Exercise: Reproduce the listing verbatim, beginning at the line that contains "2015, 2016, 2017, 2019, 2018, 2020, 2021, 2022, 2024, 2023" and continuing through the final line of the listing.

** Opening Supplied data block **

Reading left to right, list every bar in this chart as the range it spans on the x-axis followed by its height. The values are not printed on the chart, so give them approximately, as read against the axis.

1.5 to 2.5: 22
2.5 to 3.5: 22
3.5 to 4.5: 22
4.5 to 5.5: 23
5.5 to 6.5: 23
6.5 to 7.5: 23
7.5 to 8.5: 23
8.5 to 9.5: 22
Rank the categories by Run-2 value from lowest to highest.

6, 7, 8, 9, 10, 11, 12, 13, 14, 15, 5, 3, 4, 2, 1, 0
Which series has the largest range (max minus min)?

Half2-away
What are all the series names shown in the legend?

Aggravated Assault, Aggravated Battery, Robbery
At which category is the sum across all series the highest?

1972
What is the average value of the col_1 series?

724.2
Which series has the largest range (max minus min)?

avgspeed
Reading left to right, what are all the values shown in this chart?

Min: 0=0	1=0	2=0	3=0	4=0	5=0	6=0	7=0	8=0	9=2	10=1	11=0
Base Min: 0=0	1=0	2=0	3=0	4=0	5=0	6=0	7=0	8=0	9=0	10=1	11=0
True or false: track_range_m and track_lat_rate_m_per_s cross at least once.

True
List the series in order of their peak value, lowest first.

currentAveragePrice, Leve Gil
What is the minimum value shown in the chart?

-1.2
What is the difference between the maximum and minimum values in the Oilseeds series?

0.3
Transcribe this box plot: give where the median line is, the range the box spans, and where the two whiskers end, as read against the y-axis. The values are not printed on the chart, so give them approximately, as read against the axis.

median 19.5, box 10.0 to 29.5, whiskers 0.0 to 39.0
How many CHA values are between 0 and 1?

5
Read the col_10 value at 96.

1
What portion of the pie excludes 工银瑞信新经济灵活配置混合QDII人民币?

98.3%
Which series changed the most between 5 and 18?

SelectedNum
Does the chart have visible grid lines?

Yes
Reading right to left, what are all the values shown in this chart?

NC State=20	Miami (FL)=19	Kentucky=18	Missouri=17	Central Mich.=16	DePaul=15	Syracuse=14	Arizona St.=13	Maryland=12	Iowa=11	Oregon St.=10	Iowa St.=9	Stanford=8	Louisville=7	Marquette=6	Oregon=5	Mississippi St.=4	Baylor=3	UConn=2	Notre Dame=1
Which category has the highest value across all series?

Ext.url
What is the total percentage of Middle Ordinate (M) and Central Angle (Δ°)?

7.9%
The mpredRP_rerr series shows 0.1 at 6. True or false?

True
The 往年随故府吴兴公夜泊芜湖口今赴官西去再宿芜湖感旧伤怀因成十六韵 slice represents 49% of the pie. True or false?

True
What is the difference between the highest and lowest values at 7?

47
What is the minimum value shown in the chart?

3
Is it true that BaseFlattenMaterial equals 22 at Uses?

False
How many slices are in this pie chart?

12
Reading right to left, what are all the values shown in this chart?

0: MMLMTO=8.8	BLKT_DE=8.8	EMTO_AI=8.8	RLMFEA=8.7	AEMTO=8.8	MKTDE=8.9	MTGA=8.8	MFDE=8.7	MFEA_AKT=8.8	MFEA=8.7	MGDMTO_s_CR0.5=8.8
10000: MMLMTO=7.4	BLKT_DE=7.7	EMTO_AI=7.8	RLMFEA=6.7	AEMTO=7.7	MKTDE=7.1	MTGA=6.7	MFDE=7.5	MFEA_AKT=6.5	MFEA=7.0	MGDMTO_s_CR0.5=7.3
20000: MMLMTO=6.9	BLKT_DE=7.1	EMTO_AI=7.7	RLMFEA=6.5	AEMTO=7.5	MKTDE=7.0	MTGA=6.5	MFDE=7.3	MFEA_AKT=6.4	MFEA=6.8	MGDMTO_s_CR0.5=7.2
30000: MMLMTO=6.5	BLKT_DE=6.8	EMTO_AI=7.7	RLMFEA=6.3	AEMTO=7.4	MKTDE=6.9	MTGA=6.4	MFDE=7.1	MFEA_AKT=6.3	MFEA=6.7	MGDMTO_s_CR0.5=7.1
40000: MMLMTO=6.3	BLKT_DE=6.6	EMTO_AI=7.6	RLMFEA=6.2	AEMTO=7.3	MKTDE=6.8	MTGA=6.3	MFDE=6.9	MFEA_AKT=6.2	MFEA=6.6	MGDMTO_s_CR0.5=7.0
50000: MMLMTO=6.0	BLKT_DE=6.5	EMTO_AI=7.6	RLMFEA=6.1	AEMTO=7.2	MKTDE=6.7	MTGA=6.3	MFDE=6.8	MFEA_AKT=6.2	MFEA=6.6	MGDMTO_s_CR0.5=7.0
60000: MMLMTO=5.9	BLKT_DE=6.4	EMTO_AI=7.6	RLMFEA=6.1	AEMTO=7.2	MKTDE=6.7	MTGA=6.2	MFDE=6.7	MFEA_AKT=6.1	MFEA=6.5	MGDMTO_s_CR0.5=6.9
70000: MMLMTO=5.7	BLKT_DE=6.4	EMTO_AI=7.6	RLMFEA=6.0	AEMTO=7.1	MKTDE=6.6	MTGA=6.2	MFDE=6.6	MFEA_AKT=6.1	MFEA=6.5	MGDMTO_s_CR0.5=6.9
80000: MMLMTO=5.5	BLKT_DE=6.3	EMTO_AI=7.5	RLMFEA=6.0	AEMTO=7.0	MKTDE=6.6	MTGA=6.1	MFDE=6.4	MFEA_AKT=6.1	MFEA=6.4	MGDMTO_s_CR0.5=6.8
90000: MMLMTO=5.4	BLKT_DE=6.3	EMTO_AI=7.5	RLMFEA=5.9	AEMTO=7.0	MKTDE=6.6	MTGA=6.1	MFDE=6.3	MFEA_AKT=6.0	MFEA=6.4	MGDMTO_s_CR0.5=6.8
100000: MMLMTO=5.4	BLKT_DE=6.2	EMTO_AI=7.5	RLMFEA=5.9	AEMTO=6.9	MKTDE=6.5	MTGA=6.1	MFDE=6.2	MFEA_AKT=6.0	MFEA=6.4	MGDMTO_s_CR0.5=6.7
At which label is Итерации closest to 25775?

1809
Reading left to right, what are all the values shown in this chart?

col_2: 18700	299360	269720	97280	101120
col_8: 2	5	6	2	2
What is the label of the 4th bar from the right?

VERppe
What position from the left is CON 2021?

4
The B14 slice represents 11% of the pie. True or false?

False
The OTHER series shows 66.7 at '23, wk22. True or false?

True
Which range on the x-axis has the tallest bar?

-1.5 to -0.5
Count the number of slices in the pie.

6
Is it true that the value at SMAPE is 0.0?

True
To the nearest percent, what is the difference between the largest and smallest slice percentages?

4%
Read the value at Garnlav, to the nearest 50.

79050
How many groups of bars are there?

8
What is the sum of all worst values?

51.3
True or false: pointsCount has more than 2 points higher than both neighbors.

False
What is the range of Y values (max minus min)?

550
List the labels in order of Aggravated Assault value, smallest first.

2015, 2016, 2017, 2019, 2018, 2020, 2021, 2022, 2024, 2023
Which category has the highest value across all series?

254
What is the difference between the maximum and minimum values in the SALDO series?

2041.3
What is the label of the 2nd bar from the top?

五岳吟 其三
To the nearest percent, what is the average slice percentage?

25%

** Closing Supplied data block **

Expected output:
2015, 2016, 2017, 2019, 2018, 2020, 2021, 2022, 2024, 2023
Which category has the highest value across all series?

254
What is the difference between the maximum and minimum values in the SALDO series?

2041.3
What is the label of the 2nd bar from the top?

五岳吟 其三
To the nearest percent, what is the average slice percentage?

25%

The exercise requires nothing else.